Your answer should be the lines of the data below that contain "linejoin".

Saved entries

━━━━━━━━━━━━━━━━

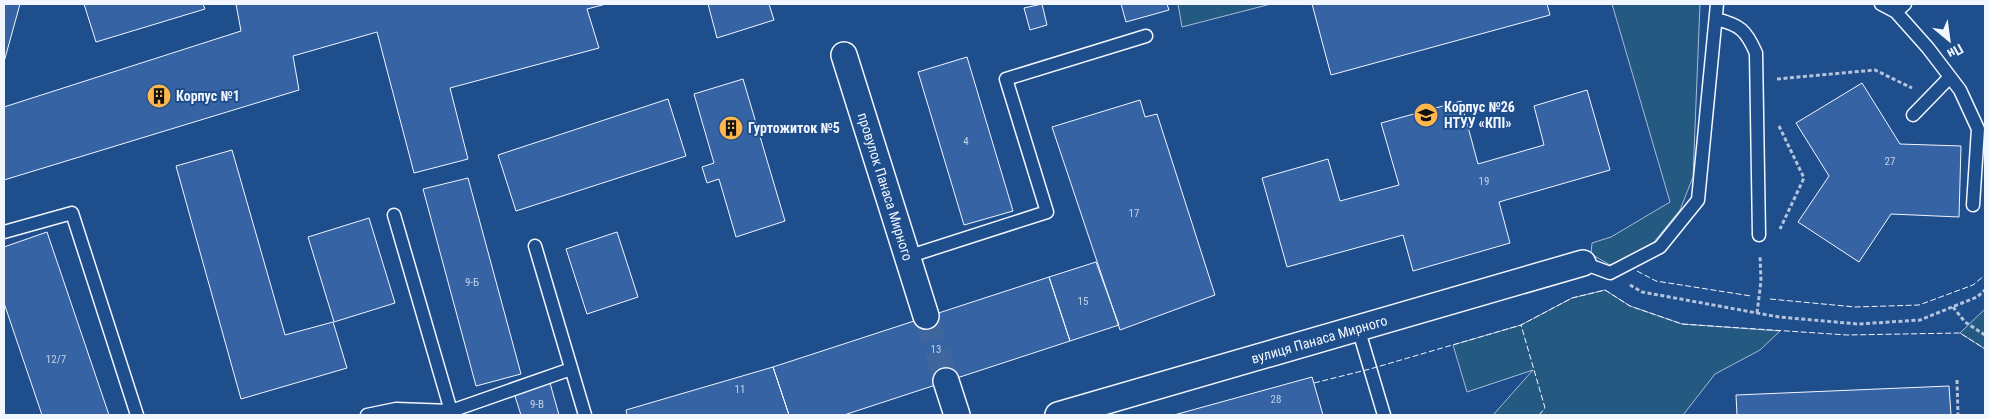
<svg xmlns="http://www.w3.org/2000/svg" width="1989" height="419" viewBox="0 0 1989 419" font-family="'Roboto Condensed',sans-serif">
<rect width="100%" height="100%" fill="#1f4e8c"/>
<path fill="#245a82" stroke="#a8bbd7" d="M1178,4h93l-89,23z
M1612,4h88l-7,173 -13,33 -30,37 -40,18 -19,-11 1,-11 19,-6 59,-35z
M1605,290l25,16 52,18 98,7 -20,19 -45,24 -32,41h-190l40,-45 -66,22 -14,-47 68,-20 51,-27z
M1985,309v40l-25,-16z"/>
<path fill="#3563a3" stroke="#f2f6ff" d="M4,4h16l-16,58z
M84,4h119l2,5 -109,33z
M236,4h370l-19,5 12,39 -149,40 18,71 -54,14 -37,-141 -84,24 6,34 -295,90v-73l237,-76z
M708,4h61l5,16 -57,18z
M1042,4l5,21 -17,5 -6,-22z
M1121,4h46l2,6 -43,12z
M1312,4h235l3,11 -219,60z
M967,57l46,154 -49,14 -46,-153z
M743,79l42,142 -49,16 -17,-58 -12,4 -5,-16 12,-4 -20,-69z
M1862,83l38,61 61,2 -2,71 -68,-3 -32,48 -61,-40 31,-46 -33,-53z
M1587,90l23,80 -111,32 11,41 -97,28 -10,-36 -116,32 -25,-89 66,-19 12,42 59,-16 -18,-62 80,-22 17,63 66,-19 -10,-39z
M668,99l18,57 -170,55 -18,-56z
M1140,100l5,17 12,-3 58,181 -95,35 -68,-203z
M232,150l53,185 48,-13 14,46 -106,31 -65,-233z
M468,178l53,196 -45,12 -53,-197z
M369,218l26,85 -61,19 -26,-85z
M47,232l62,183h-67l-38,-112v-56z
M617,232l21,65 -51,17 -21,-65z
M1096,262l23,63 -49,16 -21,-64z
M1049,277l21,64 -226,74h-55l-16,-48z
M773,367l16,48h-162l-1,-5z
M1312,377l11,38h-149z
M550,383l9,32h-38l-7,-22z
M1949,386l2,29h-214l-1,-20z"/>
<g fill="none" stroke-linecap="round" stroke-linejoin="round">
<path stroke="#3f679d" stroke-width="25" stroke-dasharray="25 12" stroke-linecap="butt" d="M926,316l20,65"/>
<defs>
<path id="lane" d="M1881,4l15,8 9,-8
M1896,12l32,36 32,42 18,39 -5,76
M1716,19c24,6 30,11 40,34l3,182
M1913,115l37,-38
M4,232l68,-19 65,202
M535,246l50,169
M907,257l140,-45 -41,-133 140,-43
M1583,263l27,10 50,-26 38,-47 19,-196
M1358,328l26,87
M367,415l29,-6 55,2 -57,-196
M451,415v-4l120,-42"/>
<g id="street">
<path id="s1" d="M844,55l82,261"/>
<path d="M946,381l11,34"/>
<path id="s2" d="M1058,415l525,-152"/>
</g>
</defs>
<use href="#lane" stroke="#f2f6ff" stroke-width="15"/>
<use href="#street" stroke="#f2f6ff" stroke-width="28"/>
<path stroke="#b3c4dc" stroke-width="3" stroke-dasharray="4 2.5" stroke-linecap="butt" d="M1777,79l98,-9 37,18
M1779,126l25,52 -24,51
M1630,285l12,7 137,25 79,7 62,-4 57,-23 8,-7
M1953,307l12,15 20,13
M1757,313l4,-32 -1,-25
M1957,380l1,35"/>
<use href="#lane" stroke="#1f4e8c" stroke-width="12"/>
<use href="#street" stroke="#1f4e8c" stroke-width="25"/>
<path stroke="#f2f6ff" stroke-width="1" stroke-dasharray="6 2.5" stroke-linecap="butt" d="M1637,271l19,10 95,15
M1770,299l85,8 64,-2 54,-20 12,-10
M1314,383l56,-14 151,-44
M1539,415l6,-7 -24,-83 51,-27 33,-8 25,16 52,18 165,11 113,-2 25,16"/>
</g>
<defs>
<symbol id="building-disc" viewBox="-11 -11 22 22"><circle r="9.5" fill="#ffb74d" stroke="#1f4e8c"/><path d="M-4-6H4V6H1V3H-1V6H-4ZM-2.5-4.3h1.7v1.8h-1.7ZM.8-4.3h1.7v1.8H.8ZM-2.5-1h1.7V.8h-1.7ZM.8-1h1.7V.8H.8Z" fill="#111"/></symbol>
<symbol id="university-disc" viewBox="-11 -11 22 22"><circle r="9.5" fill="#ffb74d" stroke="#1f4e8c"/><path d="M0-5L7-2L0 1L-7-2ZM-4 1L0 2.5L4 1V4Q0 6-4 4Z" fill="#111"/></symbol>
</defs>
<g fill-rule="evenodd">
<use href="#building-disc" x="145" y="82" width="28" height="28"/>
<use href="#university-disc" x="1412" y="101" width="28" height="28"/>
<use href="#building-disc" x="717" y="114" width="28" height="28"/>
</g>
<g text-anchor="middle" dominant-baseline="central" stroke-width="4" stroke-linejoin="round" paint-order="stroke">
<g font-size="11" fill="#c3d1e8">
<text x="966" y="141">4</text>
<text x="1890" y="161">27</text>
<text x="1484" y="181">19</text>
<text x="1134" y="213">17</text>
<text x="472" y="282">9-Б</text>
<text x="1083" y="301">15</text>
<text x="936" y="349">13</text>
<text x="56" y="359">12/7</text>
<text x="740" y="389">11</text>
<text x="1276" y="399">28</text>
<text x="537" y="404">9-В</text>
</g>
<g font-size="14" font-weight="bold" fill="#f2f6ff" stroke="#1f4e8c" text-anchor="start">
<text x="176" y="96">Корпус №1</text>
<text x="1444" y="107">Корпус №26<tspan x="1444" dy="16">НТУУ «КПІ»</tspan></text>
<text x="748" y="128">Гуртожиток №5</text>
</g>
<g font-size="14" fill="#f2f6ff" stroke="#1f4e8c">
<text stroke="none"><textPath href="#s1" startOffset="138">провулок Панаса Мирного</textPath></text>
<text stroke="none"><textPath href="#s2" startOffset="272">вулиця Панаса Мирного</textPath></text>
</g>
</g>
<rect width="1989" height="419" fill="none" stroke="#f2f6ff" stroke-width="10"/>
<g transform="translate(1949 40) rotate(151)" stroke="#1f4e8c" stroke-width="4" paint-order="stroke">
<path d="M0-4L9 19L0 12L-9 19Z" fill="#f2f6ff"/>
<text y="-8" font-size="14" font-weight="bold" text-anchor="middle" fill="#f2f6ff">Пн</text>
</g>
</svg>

━━━━━━━━━━━━━━━━

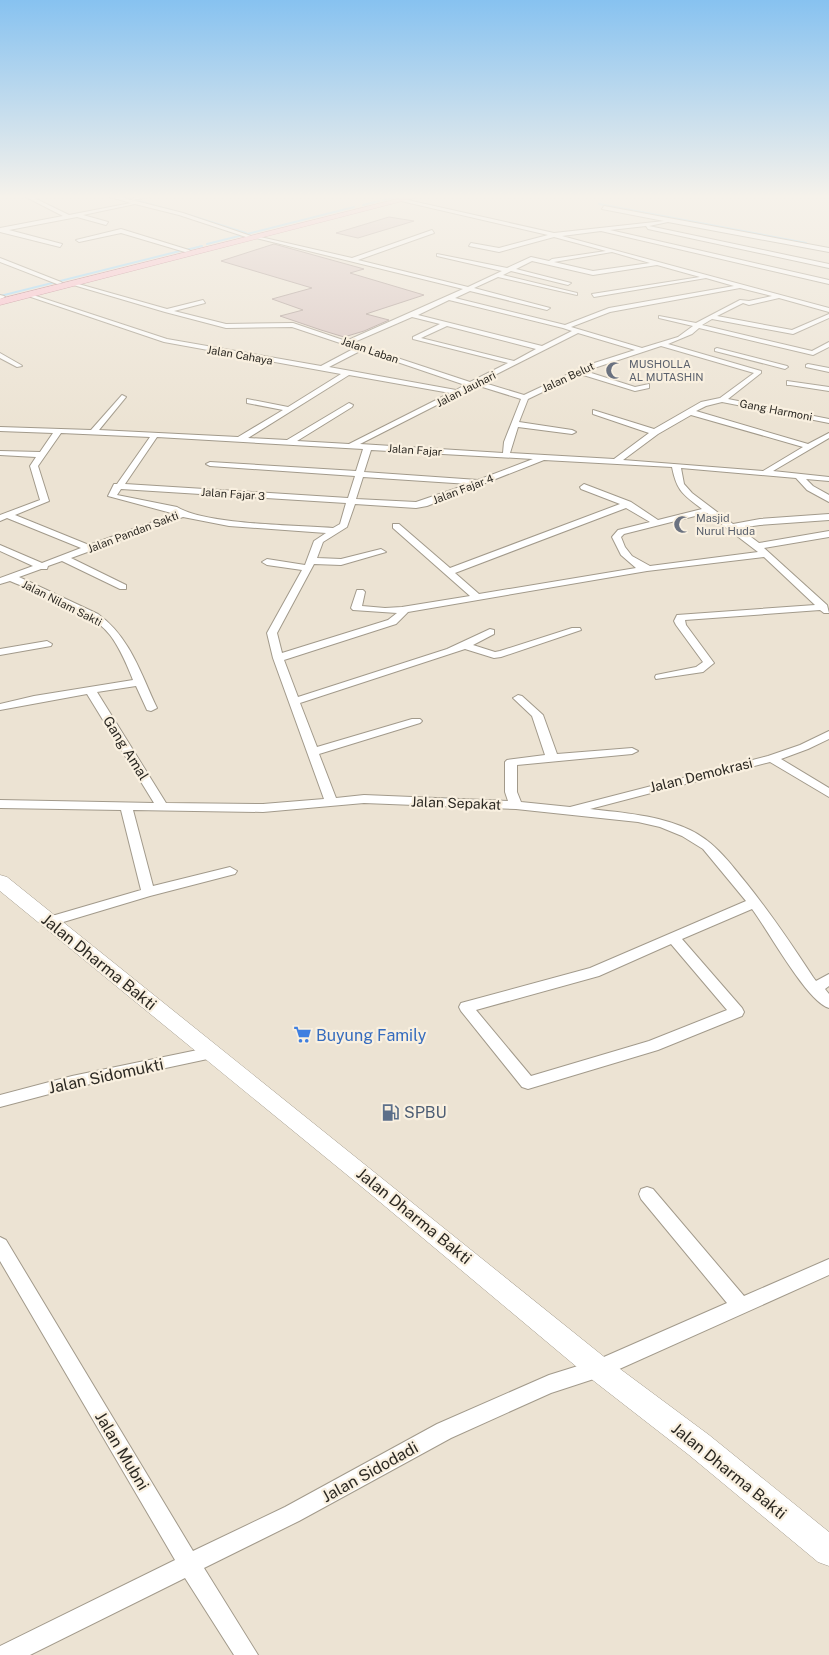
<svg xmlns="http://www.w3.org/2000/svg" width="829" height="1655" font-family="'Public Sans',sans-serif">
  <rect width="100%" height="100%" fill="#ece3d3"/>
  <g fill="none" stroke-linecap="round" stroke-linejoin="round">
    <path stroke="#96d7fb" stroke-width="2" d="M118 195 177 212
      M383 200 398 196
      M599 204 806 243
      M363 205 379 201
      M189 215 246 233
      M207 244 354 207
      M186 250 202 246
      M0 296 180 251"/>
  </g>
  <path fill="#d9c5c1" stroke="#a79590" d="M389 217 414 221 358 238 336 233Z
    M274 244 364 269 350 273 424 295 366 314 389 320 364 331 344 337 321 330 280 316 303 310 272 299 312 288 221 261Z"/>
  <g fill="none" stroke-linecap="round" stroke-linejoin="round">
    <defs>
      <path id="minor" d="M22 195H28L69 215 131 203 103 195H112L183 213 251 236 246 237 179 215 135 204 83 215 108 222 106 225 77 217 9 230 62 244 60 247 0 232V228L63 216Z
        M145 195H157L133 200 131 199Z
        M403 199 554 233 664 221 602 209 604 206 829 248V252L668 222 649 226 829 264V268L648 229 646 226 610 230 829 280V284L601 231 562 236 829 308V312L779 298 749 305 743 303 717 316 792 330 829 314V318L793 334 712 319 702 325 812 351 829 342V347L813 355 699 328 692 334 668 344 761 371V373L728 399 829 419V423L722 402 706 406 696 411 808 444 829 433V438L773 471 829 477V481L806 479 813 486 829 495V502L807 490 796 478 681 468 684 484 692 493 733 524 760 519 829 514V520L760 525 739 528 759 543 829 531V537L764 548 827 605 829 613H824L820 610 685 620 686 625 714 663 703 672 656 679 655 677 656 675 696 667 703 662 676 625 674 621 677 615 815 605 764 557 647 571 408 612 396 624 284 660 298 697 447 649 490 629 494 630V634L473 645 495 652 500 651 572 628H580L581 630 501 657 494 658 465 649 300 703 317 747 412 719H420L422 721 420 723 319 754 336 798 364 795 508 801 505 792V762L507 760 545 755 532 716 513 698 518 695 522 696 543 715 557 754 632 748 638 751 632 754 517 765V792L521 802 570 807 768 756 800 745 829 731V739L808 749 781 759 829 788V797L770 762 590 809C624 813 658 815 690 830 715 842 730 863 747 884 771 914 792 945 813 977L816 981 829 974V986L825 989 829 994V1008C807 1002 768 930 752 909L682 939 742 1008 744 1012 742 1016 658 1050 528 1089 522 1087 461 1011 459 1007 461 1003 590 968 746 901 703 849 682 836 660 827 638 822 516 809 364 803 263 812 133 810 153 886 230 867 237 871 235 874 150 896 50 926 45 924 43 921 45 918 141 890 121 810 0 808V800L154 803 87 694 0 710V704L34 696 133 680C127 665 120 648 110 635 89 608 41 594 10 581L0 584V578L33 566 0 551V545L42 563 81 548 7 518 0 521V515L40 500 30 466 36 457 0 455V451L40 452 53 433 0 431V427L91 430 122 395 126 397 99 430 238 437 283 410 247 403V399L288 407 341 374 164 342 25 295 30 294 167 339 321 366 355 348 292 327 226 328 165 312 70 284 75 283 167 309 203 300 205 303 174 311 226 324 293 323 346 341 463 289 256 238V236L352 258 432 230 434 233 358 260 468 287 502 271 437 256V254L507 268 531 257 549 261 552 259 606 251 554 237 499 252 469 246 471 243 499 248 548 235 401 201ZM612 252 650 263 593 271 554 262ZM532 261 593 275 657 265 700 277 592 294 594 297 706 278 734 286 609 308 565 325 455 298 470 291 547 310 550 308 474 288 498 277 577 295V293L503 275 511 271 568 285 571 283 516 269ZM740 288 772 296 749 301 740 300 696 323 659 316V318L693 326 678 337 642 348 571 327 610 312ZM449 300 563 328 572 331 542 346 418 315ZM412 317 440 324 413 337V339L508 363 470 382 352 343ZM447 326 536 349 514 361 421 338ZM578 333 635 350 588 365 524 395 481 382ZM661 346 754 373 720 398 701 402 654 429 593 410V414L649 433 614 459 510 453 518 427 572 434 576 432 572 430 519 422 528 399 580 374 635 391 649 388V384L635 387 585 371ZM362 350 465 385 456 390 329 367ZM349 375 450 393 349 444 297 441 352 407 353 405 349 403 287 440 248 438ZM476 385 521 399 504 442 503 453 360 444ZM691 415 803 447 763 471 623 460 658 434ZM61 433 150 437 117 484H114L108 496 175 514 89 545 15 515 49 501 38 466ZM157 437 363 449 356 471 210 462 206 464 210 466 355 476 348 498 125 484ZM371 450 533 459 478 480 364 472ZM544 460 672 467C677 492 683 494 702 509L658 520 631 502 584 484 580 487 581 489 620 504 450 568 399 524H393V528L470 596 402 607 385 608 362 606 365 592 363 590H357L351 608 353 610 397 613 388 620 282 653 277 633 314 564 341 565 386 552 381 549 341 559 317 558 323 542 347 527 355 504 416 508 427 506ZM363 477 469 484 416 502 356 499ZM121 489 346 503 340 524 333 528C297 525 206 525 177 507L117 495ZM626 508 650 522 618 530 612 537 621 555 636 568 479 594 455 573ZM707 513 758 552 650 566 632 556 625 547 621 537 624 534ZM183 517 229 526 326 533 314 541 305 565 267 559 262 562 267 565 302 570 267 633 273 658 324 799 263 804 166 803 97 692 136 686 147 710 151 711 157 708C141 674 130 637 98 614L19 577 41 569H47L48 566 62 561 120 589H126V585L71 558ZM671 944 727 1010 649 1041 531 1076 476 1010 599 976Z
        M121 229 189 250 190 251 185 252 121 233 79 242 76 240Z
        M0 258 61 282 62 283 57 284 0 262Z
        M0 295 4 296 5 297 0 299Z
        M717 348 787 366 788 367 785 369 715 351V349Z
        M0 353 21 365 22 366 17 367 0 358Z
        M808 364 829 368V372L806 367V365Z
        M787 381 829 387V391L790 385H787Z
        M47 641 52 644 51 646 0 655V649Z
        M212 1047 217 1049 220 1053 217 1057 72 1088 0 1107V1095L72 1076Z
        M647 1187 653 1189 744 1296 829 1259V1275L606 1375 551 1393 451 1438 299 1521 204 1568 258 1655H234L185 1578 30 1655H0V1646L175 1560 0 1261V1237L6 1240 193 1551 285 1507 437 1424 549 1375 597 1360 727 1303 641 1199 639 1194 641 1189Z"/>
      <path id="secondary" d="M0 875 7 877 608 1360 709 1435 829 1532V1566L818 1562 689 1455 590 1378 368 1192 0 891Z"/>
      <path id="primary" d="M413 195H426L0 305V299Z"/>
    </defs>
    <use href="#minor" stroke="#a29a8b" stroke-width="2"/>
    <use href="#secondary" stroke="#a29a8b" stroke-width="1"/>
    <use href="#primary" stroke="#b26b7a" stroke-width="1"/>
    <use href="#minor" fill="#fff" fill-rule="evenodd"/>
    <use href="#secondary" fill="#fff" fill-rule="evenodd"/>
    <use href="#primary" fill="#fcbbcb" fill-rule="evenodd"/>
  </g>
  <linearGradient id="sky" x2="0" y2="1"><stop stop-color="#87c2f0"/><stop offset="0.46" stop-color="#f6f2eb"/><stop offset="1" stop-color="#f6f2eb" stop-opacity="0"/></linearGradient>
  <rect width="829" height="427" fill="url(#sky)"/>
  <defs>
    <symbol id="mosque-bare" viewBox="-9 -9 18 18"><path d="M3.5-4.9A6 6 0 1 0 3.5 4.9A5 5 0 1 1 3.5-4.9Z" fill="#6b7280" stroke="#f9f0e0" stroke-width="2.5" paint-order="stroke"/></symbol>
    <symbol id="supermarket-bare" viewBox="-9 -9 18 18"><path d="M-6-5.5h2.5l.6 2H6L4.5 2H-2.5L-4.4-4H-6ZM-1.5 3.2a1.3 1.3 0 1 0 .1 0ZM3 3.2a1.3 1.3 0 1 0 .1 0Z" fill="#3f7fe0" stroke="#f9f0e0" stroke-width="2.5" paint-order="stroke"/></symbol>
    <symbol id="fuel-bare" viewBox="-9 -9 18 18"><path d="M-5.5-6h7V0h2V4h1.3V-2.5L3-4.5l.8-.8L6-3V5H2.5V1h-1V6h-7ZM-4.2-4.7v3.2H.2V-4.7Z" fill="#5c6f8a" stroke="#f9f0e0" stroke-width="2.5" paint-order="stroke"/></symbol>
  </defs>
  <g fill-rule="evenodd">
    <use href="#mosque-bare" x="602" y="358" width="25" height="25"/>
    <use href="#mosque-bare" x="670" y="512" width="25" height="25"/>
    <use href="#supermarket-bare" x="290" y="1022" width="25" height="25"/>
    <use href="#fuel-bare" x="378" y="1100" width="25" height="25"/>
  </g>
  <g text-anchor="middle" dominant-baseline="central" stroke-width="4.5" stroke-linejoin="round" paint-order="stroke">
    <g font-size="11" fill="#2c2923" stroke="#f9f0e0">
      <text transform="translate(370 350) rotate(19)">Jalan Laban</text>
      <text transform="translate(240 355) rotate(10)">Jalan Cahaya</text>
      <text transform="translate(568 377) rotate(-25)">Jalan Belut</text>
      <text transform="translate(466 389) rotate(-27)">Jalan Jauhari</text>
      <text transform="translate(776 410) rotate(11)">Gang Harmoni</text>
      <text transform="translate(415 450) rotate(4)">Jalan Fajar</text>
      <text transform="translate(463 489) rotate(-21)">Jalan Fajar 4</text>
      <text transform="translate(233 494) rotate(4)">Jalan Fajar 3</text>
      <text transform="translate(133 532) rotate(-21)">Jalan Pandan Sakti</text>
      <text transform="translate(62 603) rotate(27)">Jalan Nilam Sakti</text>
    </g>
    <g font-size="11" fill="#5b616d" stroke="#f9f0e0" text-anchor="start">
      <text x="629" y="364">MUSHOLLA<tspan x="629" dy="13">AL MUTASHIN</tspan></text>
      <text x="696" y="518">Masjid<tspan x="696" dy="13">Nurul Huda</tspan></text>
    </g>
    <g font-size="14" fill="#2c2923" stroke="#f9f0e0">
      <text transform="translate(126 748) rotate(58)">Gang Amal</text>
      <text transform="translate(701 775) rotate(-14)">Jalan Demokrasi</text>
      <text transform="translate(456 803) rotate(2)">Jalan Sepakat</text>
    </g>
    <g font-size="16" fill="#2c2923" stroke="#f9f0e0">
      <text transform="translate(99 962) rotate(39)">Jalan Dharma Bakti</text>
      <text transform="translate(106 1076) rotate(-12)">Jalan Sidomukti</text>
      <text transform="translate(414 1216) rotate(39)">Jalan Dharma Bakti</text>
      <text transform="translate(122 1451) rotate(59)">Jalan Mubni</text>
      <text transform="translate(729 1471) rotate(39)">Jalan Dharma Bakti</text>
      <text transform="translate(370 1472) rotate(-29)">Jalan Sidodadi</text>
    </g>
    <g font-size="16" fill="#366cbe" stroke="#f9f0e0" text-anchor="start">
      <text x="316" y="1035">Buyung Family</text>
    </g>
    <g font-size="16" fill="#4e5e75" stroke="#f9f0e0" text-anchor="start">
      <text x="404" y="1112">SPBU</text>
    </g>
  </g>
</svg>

━━━━━━━━━━━━━━━━

* _ANSWER SPACE_:
<g fill="none" stroke-linecap="round" stroke-linejoin="round">
<g text-anchor="middle" dominant-baseline="central" stroke-width="4" stroke-linejoin="round" paint-order="stroke">
  <g fill="none" stroke-linecap="round" stroke-linejoin="round">
  <g fill="none" stroke-linecap="round" stroke-linejoin="round">
  <g text-anchor="middle" dominant-baseline="central" stroke-width="4.5" stroke-linejoin="round" paint-order="stroke">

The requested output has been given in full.